Perhaps the greatest meaning of the Christmas tree is as we look past its branches, into its heart, we see another tree, maybe, the tree of Calvary where this child as a man died for our sin so we could be His very own child.
He Himself bore our sins in His body on the tree, so that, having died to sins, we might live for righteousness; you have been healed by His wounds.
1 Peter 2:24 HCSB
Turning on the Christmas Tree Lights:
The Symbol of the Poinsettia: (Brenda)
In the past two hundred years, a new element has found its place in our Christmas celebration. It is from the Christian practices and symbols in Mexico that we have adopted this tradition. In the very early part of the 19th century, an American who served the United States as an ambassador, spent a tour of duty in Mexico. He admired the dramatic beauty of the bright red poinsettia that grew rooftop high and bloomed profusely at Christmas. He was awed when Mexican Christians told him why the bright red poinsettias were a part of their celebration of the birth and life of Christ.
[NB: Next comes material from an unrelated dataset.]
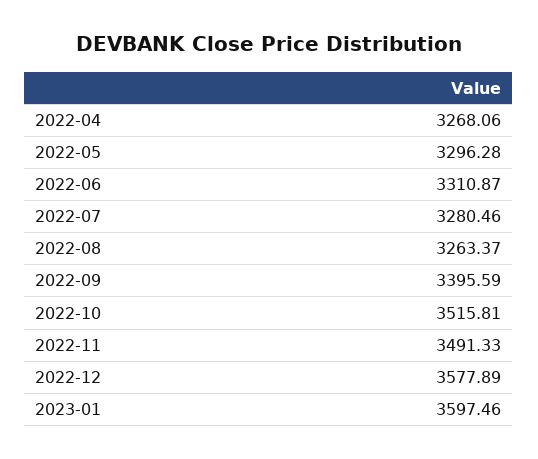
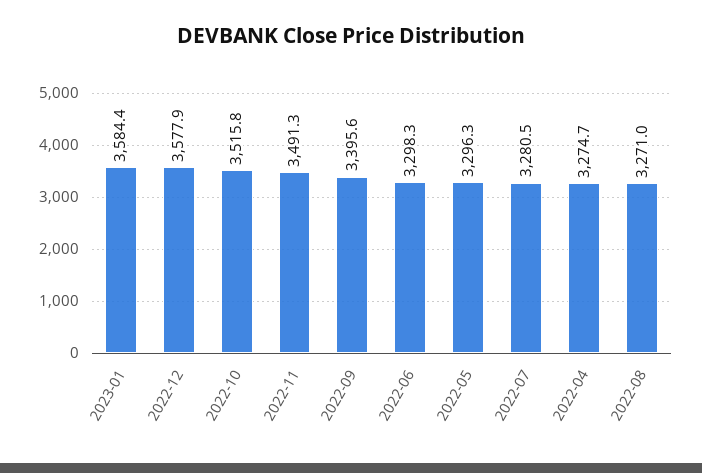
2022-04: 3268.06 -> 3274.7
2022-06: 3310.87 -> 3298.3
2022-08: 3263.37 -> 3271
2023-01: 3597.46 -> 3584.4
In Mexico, the story goes like this: The Bethlehem star shone over the manger where Jesus was born. Its light so bright, the earth responded, reflecting that starlight, receiving that starlight, and mirroring that starlight with a beautiful flower. Star shaped, radiant shaped, pure white petals, golden star centers. In Mexican lore, it was always the Flower of the Holy Night. It grew on earth as a creation to glorify and commemorate that Holy Night “For the stars shout forth the glory of God.”
When they saw the star, they were overjoyed beyond measure.
Matthew 2:10 HCSB
Displaying the Poinsettias:
The Story of the Candy Cane: (Pastor)
One of the most popular items we see at Christmas is a candy cane. Candy canes certainly taste good, but did you know that the candy can have a special meaning to us?
There are many stories about how the candy cane came to be, but the most popular legend tells the story of a candy maker from Indiana. He wanted to make a candy that can help people remember the story of Jesus.
J is for Jesus, who was born on Christmas day. (Turn it upright) What does it remind you of? Who was the first to find out about Jesus’ birth? (After hearing their answers) The shepherds in the field watching their flocks at night were the first to hear the angels. This represents the shepherd’s crook that they used to herd sheep.
Do you see the red stripe? Red reminds us how much He loves us. Jesus shed His blood for you and me. His blood was red!
See the white stripe? The white is there because we often do bad things leaving us “dirty” inside. Christians believe when Jesus came, He took on Himself the punishment for our bad things. This leaves us “clean”, white inside. He washes our sins as white as snow.
So when you eat your candy canes this Christmas remember J is for Jesus.
She will give birth to a son, and you are to name Him Jesus, because He will save His people from their sins.”